● **EXERCISE**: Copy the lines below as they are; omit the images they contain.

● **GIVEN INFORMATION**:
::::::

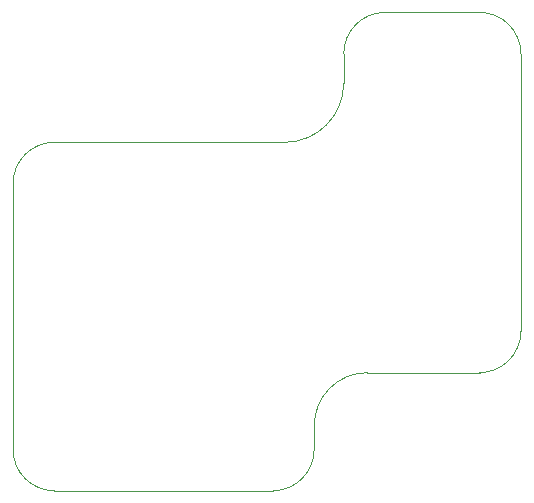
<source format=gbr>
%TF.GenerationSoftware,KiCad,Pcbnew,8.0.5-8.0.5-0~ubuntu22.04.1*%
%TF.CreationDate,2024-11-13T11:33:31+02:00*%
%TF.ProjectId,spindle_fan_control,7370696e-646c-4655-9f66-616e5f636f6e,rev?*%
%TF.SameCoordinates,PX7735940PY6252e60*%
%TF.FileFunction,Profile,NP*%
%FSLAX46Y46*%
G04 Gerber Fmt 4.6, Leading zero omitted, Abs format (unit mm)*
G04 Created by KiCad (PCBNEW 8.0.5-8.0.5-0~ubuntu22.04.1) date 2024-11-13 11:33:31*
%MOMM*%
%LPD*%
G01*
G04 APERTURE LIST*
%TA.AperFunction,Profile*%
%ADD10C,0.050000*%
%TD*%
G04 APERTURE END LIST*
D10*
X-29500000Y4100000D02*
G75*
G02*
X-26000000Y7600000I3500000J0D01*
G01*
X10000000Y18600000D02*
G75*
G02*
X13500000Y15100000I0J-3500000D01*
G01*
X-7500000Y-21900000D02*
X-26000000Y-21900000D01*
X-1500000Y12600000D02*
G75*
G02*
X-6500000Y7600000I-5000000J0D01*
G01*
X2000000Y18600000D02*
X10000000Y18600000D01*
X-1500000Y15100000D02*
G75*
G02*
X2000000Y18600000I3500000J0D01*
G01*
X-26000000Y7600000D02*
X-6500000Y7600000D01*
X-29500000Y-18400000D02*
X-29500000Y4100000D01*
X13500000Y-8400000D02*
X13500000Y15100000D01*
X-1500000Y12600000D02*
X-1500000Y15100000D01*
X-4000000Y-16400000D02*
X-4000000Y-18400000D01*
X-26000000Y-21900000D02*
G75*
G02*
X-29500000Y-18400000I0J3500000D01*
G01*
X-4000000Y-16400000D02*
G75*
G02*
X500000Y-11900000I4500000J0D01*
G01*
X13500000Y-8400000D02*
G75*
G02*
X10000000Y-11900000I-3500000J0D01*
G01*
X-4000000Y-18400000D02*
G75*
G02*
X-7500000Y-21900000I-3500000J0D01*
G01*
X10000000Y-11900000D02*
X500000Y-11900000D01*
M02*

</source>
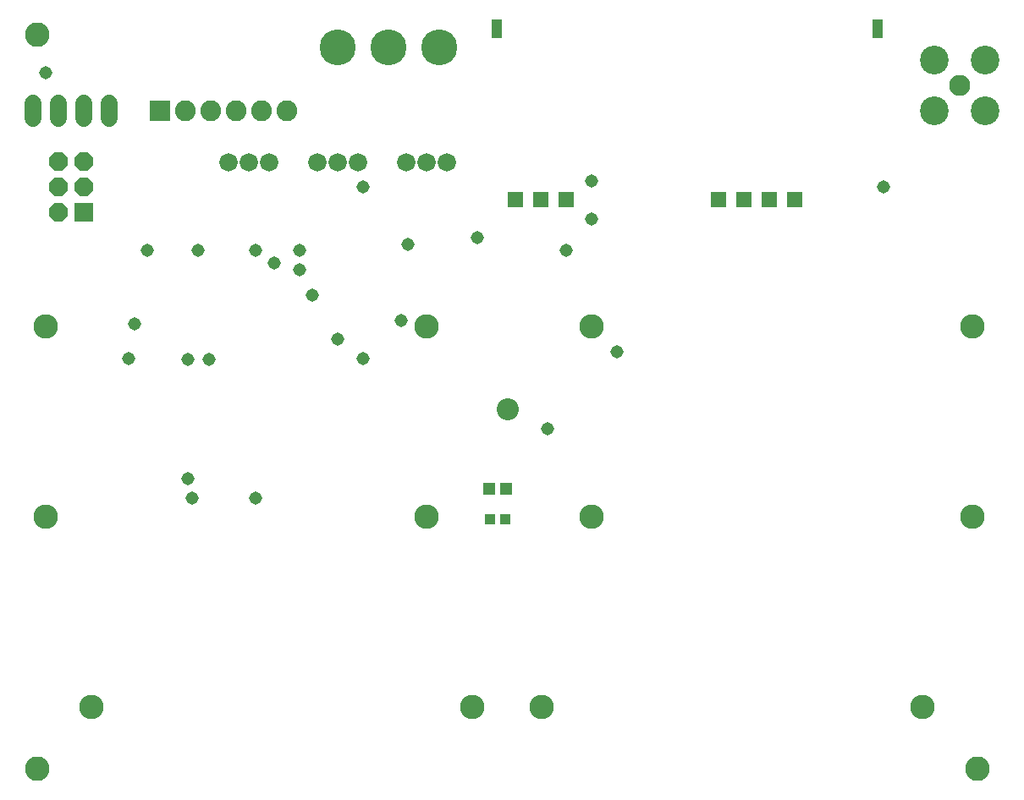
<source format=gts>
G75*
%MOIN*%
%OFA0B0*%
%FSLAX25Y25*%
%IPPOS*%
%LPD*%
%AMOC8*
5,1,8,0,0,1.08239X$1,22.5*
%
%ADD10C,0.09700*%
%ADD11C,0.08674*%
%ADD12C,0.09658*%
%ADD13R,0.07200X0.07200*%
%ADD14OC8,0.07200*%
%ADD15R,0.06350X0.06350*%
%ADD16R,0.04000X0.07400*%
%ADD17C,0.08300*%
%ADD18C,0.11300*%
%ADD19C,0.06800*%
%ADD20C,0.07200*%
%ADD21R,0.08200X0.08200*%
%ADD22C,0.08200*%
%ADD23C,0.14150*%
%ADD24R,0.03950X0.03950*%
%ADD25R,0.04737X0.05131*%
%ADD26C,0.05162*%
D10*
X0034180Y0019398D03*
X0404259Y0019398D03*
X0034180Y0308768D03*
D11*
X0219219Y0161130D03*
D12*
X0187369Y0193650D03*
X0252369Y0193650D03*
X0252369Y0118650D03*
X0187369Y0118650D03*
X0205479Y0043650D03*
X0232684Y0043650D03*
X0382684Y0043650D03*
X0402369Y0118650D03*
X0402369Y0193650D03*
X0055479Y0043650D03*
X0037369Y0118650D03*
X0037369Y0193650D03*
D13*
X0052369Y0238650D03*
D14*
X0042369Y0238650D03*
X0042369Y0248650D03*
X0052369Y0248650D03*
X0052369Y0258650D03*
X0042369Y0258650D03*
D15*
X0222369Y0243650D03*
X0232369Y0243650D03*
X0242369Y0243650D03*
X0302369Y0243650D03*
X0312369Y0243650D03*
X0322369Y0243650D03*
X0332369Y0243650D03*
D16*
X0364869Y0311150D03*
X0214869Y0311150D03*
D17*
X0397369Y0288650D03*
D18*
X0407408Y0278611D03*
X0387330Y0278611D03*
X0387330Y0298689D03*
X0407408Y0298689D03*
D19*
X0062369Y0281650D02*
X0062369Y0275650D01*
X0052369Y0275650D02*
X0052369Y0281650D01*
X0042369Y0281650D02*
X0042369Y0275650D01*
X0032369Y0275650D02*
X0032369Y0281650D01*
D20*
X0109495Y0258335D03*
X0117369Y0258335D03*
X0125243Y0258335D03*
X0144495Y0258335D03*
X0152369Y0258335D03*
X0160243Y0258335D03*
X0179495Y0258335D03*
X0187369Y0258335D03*
X0195243Y0258335D03*
D21*
X0082369Y0278650D03*
D22*
X0092369Y0278650D03*
X0102369Y0278650D03*
X0112369Y0278650D03*
X0122369Y0278650D03*
X0132369Y0278650D03*
D23*
X0152369Y0303650D03*
X0172369Y0303650D03*
X0192369Y0303650D03*
D24*
X0212330Y0117823D03*
X0218235Y0117823D03*
D25*
X0218629Y0129634D03*
X0211936Y0129634D03*
D26*
X0234967Y0153256D03*
X0262369Y0183650D03*
X0242369Y0223650D03*
X0252369Y0236150D03*
X0252369Y0251150D03*
X0207369Y0228650D03*
X0179869Y0226150D03*
X0162369Y0248650D03*
X0137369Y0223650D03*
X0137369Y0216150D03*
X0127369Y0218650D03*
X0119869Y0223650D03*
X0097369Y0223650D03*
X0077369Y0223650D03*
X0072395Y0194615D03*
X0069869Y0181150D03*
X0093235Y0180815D03*
X0101701Y0180815D03*
X0142369Y0206150D03*
X0152369Y0188650D03*
X0162369Y0181150D03*
X0177369Y0196150D03*
X0093235Y0133571D03*
X0094869Y0126150D03*
X0119869Y0126150D03*
X0037369Y0293650D03*
X0367369Y0248650D03*
M02*

</source>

::::::

● **PROBLEM SOLUTION**:
<source format=gbr>
%TF.GenerationSoftware,KiCad,Pcbnew,8.0.5-8.0.5-0~ubuntu22.04.1*%
%TF.CreationDate,2024-11-13T11:33:31+02:00*%
%TF.ProjectId,spindle_fan_control,7370696e-646c-4655-9f66-616e5f636f6e,rev?*%
%TF.SameCoordinates,PX7735940PY6252e60*%
%TF.FileFunction,Profile,NP*%
%FSLAX46Y46*%
G04 Gerber Fmt 4.6, Leading zero omitted, Abs format (unit mm)*
G04 Created by KiCad (PCBNEW 8.0.5-8.0.5-0~ubuntu22.04.1) date 2024-11-13 11:33:31*
%MOMM*%
%LPD*%
G01*
G04 APERTURE LIST*
%TA.AperFunction,Profile*%
%ADD10C,0.050000*%
%TD*%
G04 APERTURE END LIST*
D10*
X-29500000Y4100000D02*
G75*
G02*
X-26000000Y7600000I3500000J0D01*
G01*
X10000000Y18600000D02*
G75*
G02*
X13500000Y15100000I0J-3500000D01*
G01*
X-7500000Y-21900000D02*
X-26000000Y-21900000D01*
X-1500000Y12600000D02*
G75*
G02*
X-6500000Y7600000I-5000000J0D01*
G01*
X2000000Y18600000D02*
X10000000Y18600000D01*
X-1500000Y15100000D02*
G75*
G02*
X2000000Y18600000I3500000J0D01*
G01*
X-26000000Y7600000D02*
X-6500000Y7600000D01*
X-29500000Y-18400000D02*
X-29500000Y4100000D01*
X13500000Y-8400000D02*
X13500000Y15100000D01*
X-1500000Y12600000D02*
X-1500000Y15100000D01*
X-4000000Y-16400000D02*
X-4000000Y-18400000D01*
X-26000000Y-21900000D02*
G75*
G02*
X-29500000Y-18400000I0J3500000D01*
G01*
X-4000000Y-16400000D02*
G75*
G02*
X500000Y-11900000I4500000J0D01*
G01*
X13500000Y-8400000D02*
G75*
G02*
X10000000Y-11900000I-3500000J0D01*
G01*
X-4000000Y-18400000D02*
G75*
G02*
X-7500000Y-21900000I-3500000J0D01*
G01*
X10000000Y-11900000D02*
X500000Y-11900000D01*
M02*

</source>
<source format=gts>
G75*
%MOIN*%
%OFA0B0*%
%FSLAX25Y25*%
%IPPOS*%
%LPD*%
%AMOC8*
5,1,8,0,0,1.08239X$1,22.5*
%
%ADD10C,0.09700*%
%ADD11C,0.08674*%
%ADD12C,0.09658*%
%ADD13R,0.07200X0.07200*%
%ADD14OC8,0.07200*%
%ADD15R,0.06350X0.06350*%
%ADD16R,0.04000X0.07400*%
%ADD17C,0.08300*%
%ADD18C,0.11300*%
%ADD19C,0.06800*%
%ADD20C,0.07200*%
%ADD21R,0.08200X0.08200*%
%ADD22C,0.08200*%
%ADD23C,0.14150*%
%ADD24R,0.03950X0.03950*%
%ADD25R,0.04737X0.05131*%
%ADD26C,0.05162*%
D10*
X0034180Y0019398D03*
X0404259Y0019398D03*
X0034180Y0308768D03*
D11*
X0219219Y0161130D03*
D12*
X0187369Y0193650D03*
X0252369Y0193650D03*
X0252369Y0118650D03*
X0187369Y0118650D03*
X0205479Y0043650D03*
X0232684Y0043650D03*
X0382684Y0043650D03*
X0402369Y0118650D03*
X0402369Y0193650D03*
X0055479Y0043650D03*
X0037369Y0118650D03*
X0037369Y0193650D03*
D13*
X0052369Y0238650D03*
D14*
X0042369Y0238650D03*
X0042369Y0248650D03*
X0052369Y0248650D03*
X0052369Y0258650D03*
X0042369Y0258650D03*
D15*
X0222369Y0243650D03*
X0232369Y0243650D03*
X0242369Y0243650D03*
X0302369Y0243650D03*
X0312369Y0243650D03*
X0322369Y0243650D03*
X0332369Y0243650D03*
D16*
X0364869Y0311150D03*
X0214869Y0311150D03*
D17*
X0397369Y0288650D03*
D18*
X0407408Y0278611D03*
X0387330Y0278611D03*
X0387330Y0298689D03*
X0407408Y0298689D03*
D19*
X0062369Y0281650D02*
X0062369Y0275650D01*
X0052369Y0275650D02*
X0052369Y0281650D01*
X0042369Y0281650D02*
X0042369Y0275650D01*
X0032369Y0275650D02*
X0032369Y0281650D01*
D20*
X0109495Y0258335D03*
X0117369Y0258335D03*
X0125243Y0258335D03*
X0144495Y0258335D03*
X0152369Y0258335D03*
X0160243Y0258335D03*
X0179495Y0258335D03*
X0187369Y0258335D03*
X0195243Y0258335D03*
D21*
X0082369Y0278650D03*
D22*
X0092369Y0278650D03*
X0102369Y0278650D03*
X0112369Y0278650D03*
X0122369Y0278650D03*
X0132369Y0278650D03*
D23*
X0152369Y0303650D03*
X0172369Y0303650D03*
X0192369Y0303650D03*
D24*
X0212330Y0117823D03*
X0218235Y0117823D03*
D25*
X0218629Y0129634D03*
X0211936Y0129634D03*
D26*
X0234967Y0153256D03*
X0262369Y0183650D03*
X0242369Y0223650D03*
X0252369Y0236150D03*
X0252369Y0251150D03*
X0207369Y0228650D03*
X0179869Y0226150D03*
X0162369Y0248650D03*
X0137369Y0223650D03*
X0137369Y0216150D03*
X0127369Y0218650D03*
X0119869Y0223650D03*
X0097369Y0223650D03*
X0077369Y0223650D03*
X0072395Y0194615D03*
X0069869Y0181150D03*
X0093235Y0180815D03*
X0101701Y0180815D03*
X0142369Y0206150D03*
X0152369Y0188650D03*
X0162369Y0181150D03*
X0177369Y0196150D03*
X0093235Y0133571D03*
X0094869Y0126150D03*
X0119869Y0126150D03*
X0037369Y0293650D03*
X0367369Y0248650D03*
M02*

</source>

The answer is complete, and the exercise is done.